As a math junkie, it often surprises those that know me to find out that I do not do predictions often. Still, as an exercise in probability it can be fun to take a look at certain trends and project what a player’s stats might look like if those trends were to continue.
As you can tell from the title, Matthew Stafford will be the topic today, as some of the other players will rely on his stats to estimate theirs. The Quarterback is the leader of the offense and Stafford has a lot of pressure on him to succeed in 2014.
Rather than throw out some arbitrary numbers or just guess, I decided to take the mathematical route to estimate Stafford’s stats for the 2014 season. There are a lot of factors that should push the Lions signal caller to prolific numbers this season, but what is the best way to project his stats? General consensus is to look at his stats and throw out a similar set of numbers, assuming that he will play similarly to how he has in the past.

→ SOURCE RECORDS

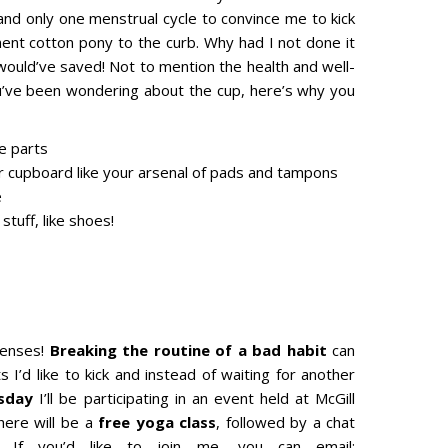
nd only one menstrual cycle to convince me to kick
ment cotton pony to the curb. Why had I not done it
 would’ve saved! Not to mention the health and well-
ou’ve been wondering about the cup, here’s why you
te parts
r cupboard like your arsenal of pads and tampons
e
tuff, like shoes!
 senses!
Breaking the routine of a bad habit
can
s I’d like to kick and instead of waiting for another
rsday
I’ll be participating in an event held at McGill
here will be a
free yoga class
, followed by a chat
s. If you’d like to join me, you can email:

→ EXERCISE TASKS
1) Please turn the records into a Markdown table with two columns, Number and Line, numbering each line of the records from 1 and leaving out blank lines and the pictures.
2) Carry on the text about projecting Matthew Stafford's 2014 stats from the point where it stops.
The Stafford stats text and the records are unrelated material.

→ TASK-BY-TASK OUTPUTS
1)
| Number | Line |
|---|---|
| 1 | nd only one menstrual cycle to convince me to kick |
| 2 | ment cotton pony to the curb. Why had I not done it |
| 3 |  would’ve saved! Not to mention the health and well- |
| 4 | ou’ve been wondering about the cup, here’s why you |
| 5 | te parts |
| 6 | r cupboard like your arsenal of pads and tampons |
| 7 | e |
| 8 | tuff, like shoes! |
| 9 |  senses! |
| 10 | Breaking the routine of a bad habit |
| 11 | can |
| 12 | s I’d like to kick and instead of waiting for another |
| 13 | rsday |
| 14 | I’ll be participating in an event held at McGill |
| 15 | here will be a |
| 16 | free yoga class |
| 17 | , followed by a chat |
| 18 | s. If you’d like to join me, you can email: |

2)
If Scot Linehan were still calling the shots, I’d call that fair as there likely isn’t a whole lot of coaching going on. As it is, Stafford has former Peyton Manning favorite Jim Bob Cooter, Manning and Joe Flacco coach Jim Caldwell, and Drew Brees’ former QB coach Joe Lombardi. I’m banking on a different path of development.
For the numbers, I’m operating under the assumption that 2014 is a learning year for Stafford. Though he is still young, Stafford is not a rookie, and brings his own experiences to the coaching staff. To recognize that, I took the past two seasons for Stafford and added them to the pot. This may seem a bit harsh, as it omits his excellent 2011 campaign, but statistically Stafford still put up big numbers even when he struggled. As long as his connection to Calvin Johnson stays strong, he’ll always have that Megatron factor to his game that should keep his numbers up.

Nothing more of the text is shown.